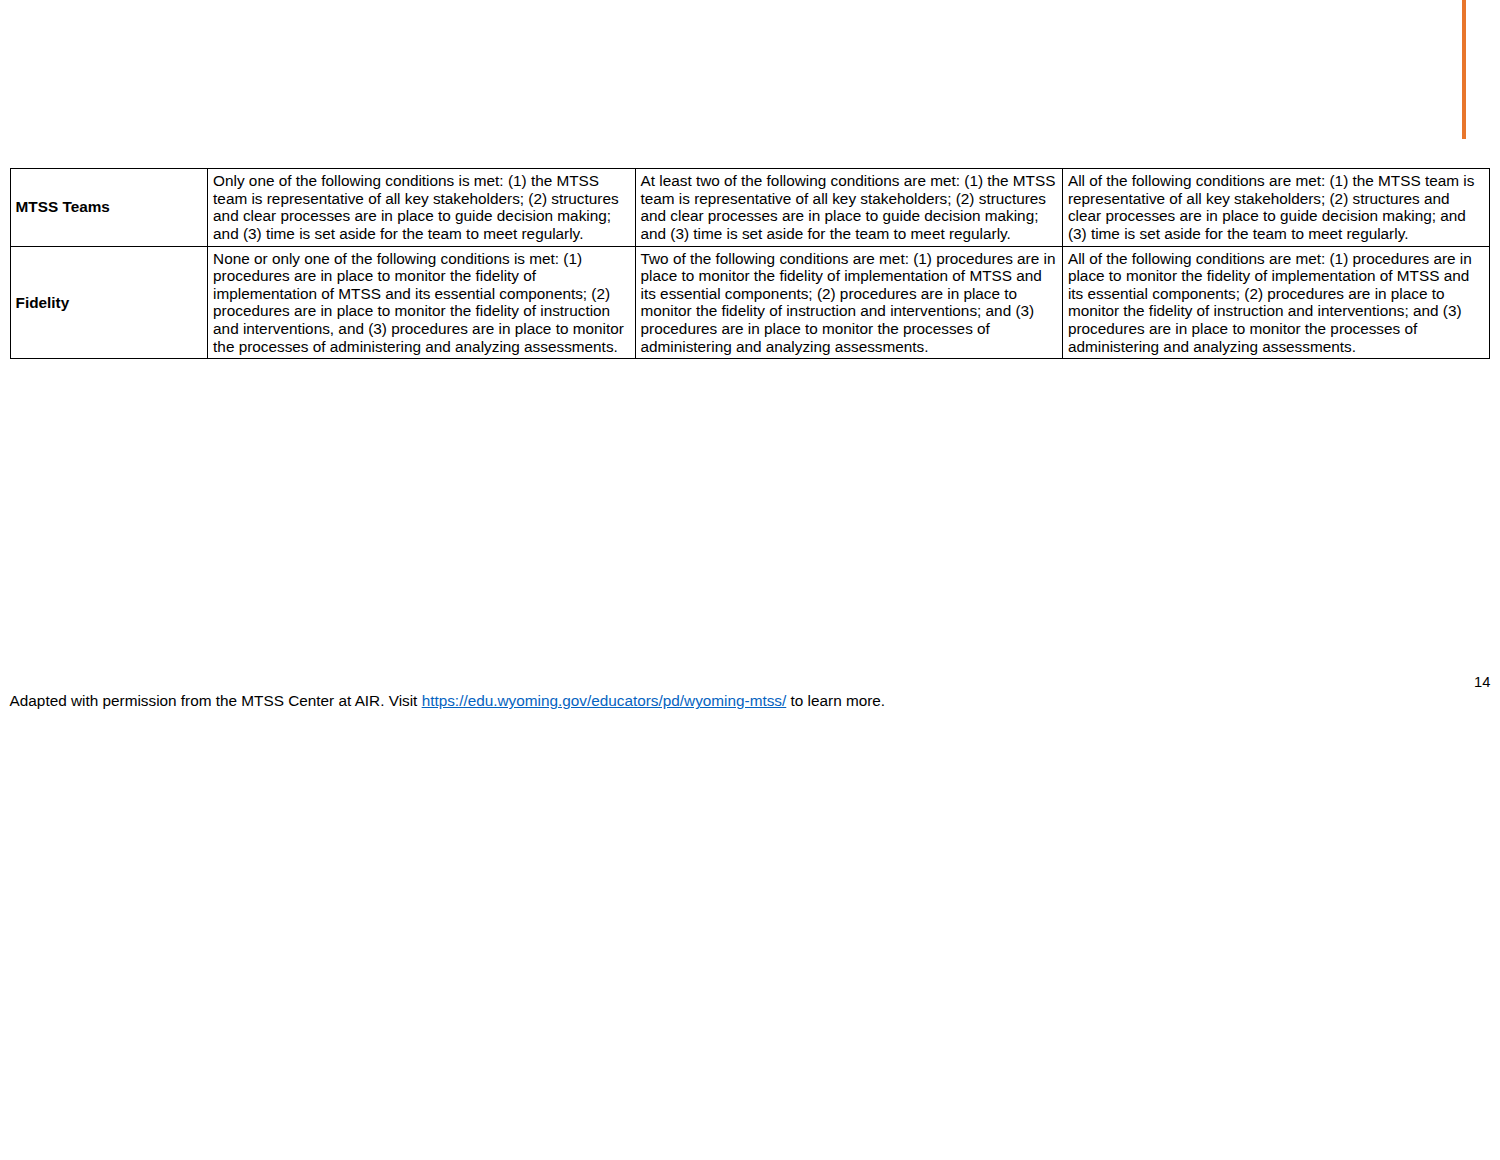| MTSS Teams | Only one of the following conditions is met: (1) the MTSS team is representative of all key stakeholders; (2) structures and clear processes are in place to guide decision making; and (3) time is set aside for the team to meet regularly. | At least two of the following conditions are met: (1) the MTSS team is representative of all key stakeholders; (2) structures and clear processes are in place to guide decision making; and (3) time is set aside for the team to meet regularly. | All of the following conditions are met: (1) the MTSS team is representative of all key stakeholders; (2) structures and clear processes are in place to guide decision making; and (3) time is set aside for the team to meet regularly. |
| Fidelity | None or only one of the following conditions is met: (1) procedures are in place to monitor the fidelity of implementation of MTSS and its essential components; (2) procedures are in place to monitor the fidelity of instruction and interventions, and (3) procedures are in place to monitor the processes of administering and analyzing assessments. | Two of the following conditions are met: (1) procedures are in place to monitor the fidelity of implementation of MTSS and its essential components; (2) procedures are in place to monitor the fidelity of instruction and interventions; and (3) procedures are in place to monitor the processes of administering and analyzing assessments. | All of the following conditions are met: (1) procedures are in place to monitor the fidelity of implementation of MTSS and its essential components; (2) procedures are in place to monitor the fidelity of instruction and interventions; and (3) procedures are in place to monitor the processes of administering and analyzing assessments. |
14
Adapted with permission from the MTSS Center at AIR. Visit https://edu.wyoming.gov/educators/pd/wyoming-mtss/ to learn more.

--------------------------------------------------

* [The task]
In the copy you write, the data above must appear exactly, with no pictures.

* [Exercise result]
| MTSS Teams | Only one of the following conditions is met: (1) the MTSS team is representative of all key stakeholders; (2) structures and clear processes are in place to guide decision making; and (3) time is set aside for the team to meet regularly. | At least two of the following conditions are met: (1) the MTSS team is representative of all key stakeholders; (2) structures and clear processes are in place to guide decision making; and (3) time is set aside for the team to meet regularly. | All of the following conditions are met: (1) the MTSS team is representative of all key stakeholders; (2) structures and clear processes are in place to guide decision making; and (3) time is set aside for the team to meet regularly. |
| Fidelity | None or only one of the following conditions is met: (1) procedures are in place to monitor the fidelity of implementation of MTSS and its essential components; (2) procedures are in place to monitor the fidelity of instruction and interventions, and (3) procedures are in place to monitor the processes of administering and analyzing assessments. | Two of the following conditions are met: (1) procedures are in place to monitor the fidelity of implementation of MTSS and its essential components; (2) procedures are in place to monitor the fidelity of instruction and interventions; and (3) procedures are in place to monitor the processes of administering and analyzing assessments. | All of the following conditions are met: (1) procedures are in place to monitor the fidelity of implementation of MTSS and its essential components; (2) procedures are in place to monitor the fidelity of instruction and interventions; and (3) procedures are in place to monitor the processes of administering and analyzing assessments. |
14
Adapted with permission from the MTSS Center at AIR. Visit https://edu.wyoming.gov/educators/pd/wyoming-mtss/ to learn more.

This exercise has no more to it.